[Opening Source extract section]

Skip to content

CrucibleComputingGroup/PdatRiscvDsl

Repository files navigation

PDAT DSL - RISC-V ISA Subset Specification Language

A Domain-Specific Language (DSL) for specifying RISC-V ISA subsets and generating SystemVerilog assertions for formal verification and hardware synthesis optimization.

Overview

PDAT DSL allows you to:

  • Specify which RISC-V instruction extensions are required
  • Constrain the register file size
  • Outlaw specific instructions or instruction patterns
  • Generate SystemVerilog assertion modules for formal verification
  • Generate inline assumptions for synthesis optimization (e.g., with ABC)

Installation

From source

cd PdatDsl
pip install -e .

Development mode with dev dependencies

pip install -e ".[dev]"

[Closing Source extract section]
[Opening Data supplied section]

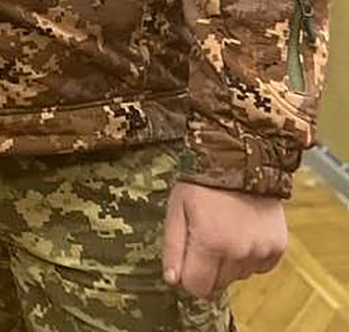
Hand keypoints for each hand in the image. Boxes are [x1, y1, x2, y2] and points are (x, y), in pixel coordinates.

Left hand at [162, 181, 287, 297]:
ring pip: (238, 276)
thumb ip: (173, 246)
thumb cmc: (202, 183)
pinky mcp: (277, 248)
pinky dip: (249, 256)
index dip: (188, 277)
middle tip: (205, 238)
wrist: (242, 162)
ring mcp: (261, 251)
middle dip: (208, 269)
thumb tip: (172, 280)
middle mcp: (239, 252)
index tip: (187, 262)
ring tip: (224, 230)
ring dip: (229, 261)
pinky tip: (242, 232)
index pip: (197, 288)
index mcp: (210, 243)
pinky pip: (259, 267)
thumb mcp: (177, 208)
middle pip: (218, 285)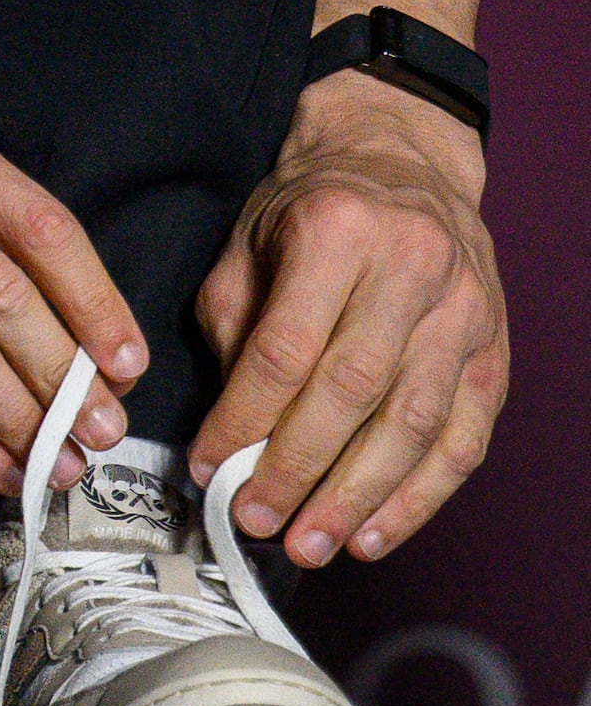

[Closing Data supplied section]

[Exercise description] Transcribe the stretch of the PDAT DSL readme from "PDAT DSL allows" through "install -e .". These stored entries have no connection to the PDAT DSL readme.

[Expected answer]
PDAT DSL allows you to:

  • Specify which RISC-V instruction extensions are required
  • Constrain the register file size
  • Outlaw specific instructions or instruction patterns
  • Generate SystemVerilog assertion modules for formal verification
  • Generate inline assumptions for synthesis optimization (e.g., with ABC)

Installation

From source

cd PdatDsl
pip install -e .